Ironic, really, that the one time Bill Kristol is actually right about something is the time when he spells out the doom of the Republican Party. Especially now, at one of the party's historical low-water marks, passing health care reform that guarantees coverage for the 47 million uninsured Americans would drive a stake through the heart of the party that opposed that reform. The newly covered 47 million voters would, after all, likely have a tendency to vote Democrat, if only to prevent the Republicans from taking over and rescinding their newly gained health coverage. Add to that total the untold millions who would get a warm, fuzzy feeling toward the Democrats after switching to a cheaper, more-efficient public option, and you begin to see just what a vast problem this could turn out to be.

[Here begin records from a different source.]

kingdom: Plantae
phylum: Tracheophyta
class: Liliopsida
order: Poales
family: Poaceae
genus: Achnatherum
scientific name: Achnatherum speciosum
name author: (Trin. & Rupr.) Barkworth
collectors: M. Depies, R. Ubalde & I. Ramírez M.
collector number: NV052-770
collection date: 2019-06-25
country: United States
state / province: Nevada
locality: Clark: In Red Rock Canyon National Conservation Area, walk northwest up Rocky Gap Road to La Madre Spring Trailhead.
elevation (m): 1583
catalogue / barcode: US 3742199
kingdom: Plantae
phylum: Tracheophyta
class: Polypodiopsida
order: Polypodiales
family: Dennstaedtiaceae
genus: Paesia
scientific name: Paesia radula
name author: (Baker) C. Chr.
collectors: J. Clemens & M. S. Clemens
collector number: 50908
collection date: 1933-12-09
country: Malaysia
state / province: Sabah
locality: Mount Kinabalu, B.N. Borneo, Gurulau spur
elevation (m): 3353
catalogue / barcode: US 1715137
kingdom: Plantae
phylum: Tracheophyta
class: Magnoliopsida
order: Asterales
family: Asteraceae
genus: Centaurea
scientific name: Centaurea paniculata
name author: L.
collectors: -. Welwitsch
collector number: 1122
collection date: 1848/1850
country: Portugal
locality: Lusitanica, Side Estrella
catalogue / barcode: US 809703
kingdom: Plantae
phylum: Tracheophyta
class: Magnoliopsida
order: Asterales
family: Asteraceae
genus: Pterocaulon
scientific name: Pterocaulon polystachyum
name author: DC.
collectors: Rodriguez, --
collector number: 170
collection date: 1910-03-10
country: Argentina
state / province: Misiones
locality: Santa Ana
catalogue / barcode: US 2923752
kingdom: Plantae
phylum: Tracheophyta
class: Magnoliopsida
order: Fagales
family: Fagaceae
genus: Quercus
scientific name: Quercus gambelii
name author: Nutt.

Public health care isn't just the right thing to do from a moral standpoint. For the Democrats, it also makes the most sense politically. It could turn the years that the GOP now faces in the political wilderness into decades upon decades as a minority party. Hell, it could turn them into the Whigs, destined for the trash heap of history. And when it comes to pure politics on a Machiavellian scale, the Republican Party is far from stupid. The movers and shakers have to know how much damage a public option could do to them, and that's why they fight so vociferously against it; not because of some sense of fiscal discipline, but out of simple self-preservation.